Her name is Lily, and she plays slide steel guitar. I’m not a music critic, but I heard some nice touches in amid some scrambling to find the next logical note or chord. (Disclosure: I’m not sure I could find a single chord, logical or otherwise, on any kind of instrument.) I had my sound kit with me and recorded a little bit and talked to her briefly. The audio is below:
Winter While We’re Not Looking
It’s raining tonight here in Berkeley. It rained a liittle here on Friday, too, and some more a few days before that. Except for the fact the rain has only added up to a large thimbleful so far, it’s almost like a real winter has snuck in to Northern California. A couple more little storms might shuffle through this week, but the forecasters seem to be competing with each other to display the most pronounced lack of enthusiasm about the prospects for any appreciable rain falling. One can understand why they’re a little out of sorts. February is a time when storms have made history in California, when meteorology is a matter of life and death. This year, the weather scientists here are keeping their eyes peeled for computer models that might portend a tenth of an inch of rain.

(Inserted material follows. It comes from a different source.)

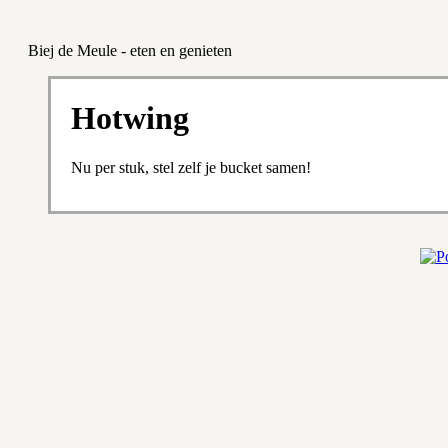
Biej de Meule - eten en genieten
Hotwing
Nu per stuk, stel zelf je bucket samen!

But we had a beautiful day waiting for this evening’s rain to move in. Low cumulus type clouds beating their way to the east and in the spaces between them you could see high clouds and condensation trails. Kate, Thom and I went to Wheeler Hall at UC Berkeley to see storyteller/country picker David Holt. Afterward, we drove down to Oakland’s Pill Hill neighborhood for lunch (non-East Bay types: Pill Hill is the site of hospitals and medical centers, thus the name). On the way down Telegraph I looked up through the roof window and thought it would make a swell cellphone camera shot. So that’s where that picture up there came from. (It was processed in an iPhone app called Instagram, so the contrast is much higher than the original scene, which was shot in color). I did not even notice the bird when I shot the picture, and even if I had I could never have placed it so nicely at the convergence of those two contrails on the right. (No Photoshopping here–unlike this guy.)